You can also use decorative aspects in various places on the page to fill space. For example, if you have a floral decoration on the left side with vines, you can repeat a flower or vines in other strategic places where there seems to be too much white space.
Alternate letterforms: to break up the look, consider using these alternate forms of some letters.
n, h, m, k: instead of a square stroke to end, pull the downstroke below the base-line.
n, m: pull the rectangle stroke slightly longer into a wedge shape, then pull it down into the downstroke (for the “m”, the second half only).
a: if you can’t stand the “a” from the exemplar, try this simplified version.
s: here are some alternate forms of "s":
DeAnn demonstrated painting the decorative elements of the illuminated manuscript project.
- Set up your workspace: have 2 water containers, one for dirty, one for clean. Always rinse brush in the dirty container first, then rinse in the clean container
- Choose 3 colors (one of the greens) and zinc white. Gouache, an opaque watercolor, is used for the paint. Place a dab of each color on the palette; even if it dries, you can reconstitute it with water.
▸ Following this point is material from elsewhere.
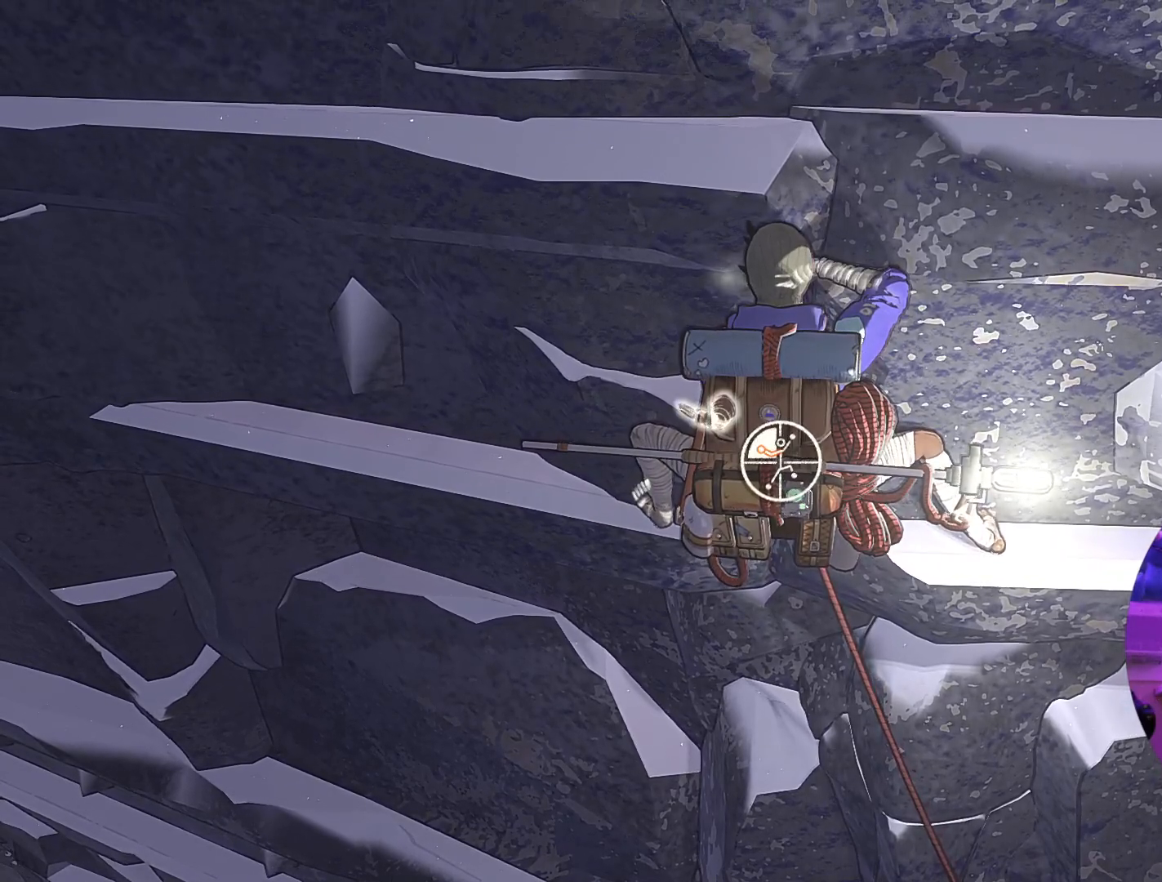
{"buttons": [], "left_stick": "up", "right_stick": "center", "events": [[150, "R1", "up"], [300, "left_stick", "up"]]}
- For the colors, put zinc white next to each color. Add the tiniest bit of color, then a drop of water, to mix a tint.
- Paint each leaf half of one color, then half in that color’s tint. Make sure the first color is dry before painting on the other half. Paint right over the pencil outline.
- Once all the leaves are painted & dry, “diaper” them with permanent white gouache. With a small pointed brush (e.g. size 0/0), decorate each leaf with lines, cross-hatching, or dots.
- Since illuminated manuscripts rarely ever had plain surfaces, you can also “diaper” the background. Using the 2H lead, draw diagonal lines with the C-thru ruler, 1/8-inch apart, to create a cross-hatch pattern. If desired, draw dots or a trio of dots in each space with permanent white.
- Clean up the edges with an X-acto knife with the #16 blade. (TIP: Every calligrapher should have the #11 blade and #16 blade.) If you need to clean any blobs of paint, you can scrape them off too.
- Outline each leaf in black with a Pigma Micron 005 pen.
- If you have leftover paint in the palette, let it dry. Don’t cover it while it’s wet, it may mold. Once it’s dry, cover with wax paper to keep out dust. You can reconstitute it with water.
REMEMBER: with illumination, you can never be too garish!
HOMEWORK: Continue working on your illuminated manuscript project. 2 more weeks left in class. DeAnn will help you with painting and any other issues you encounter.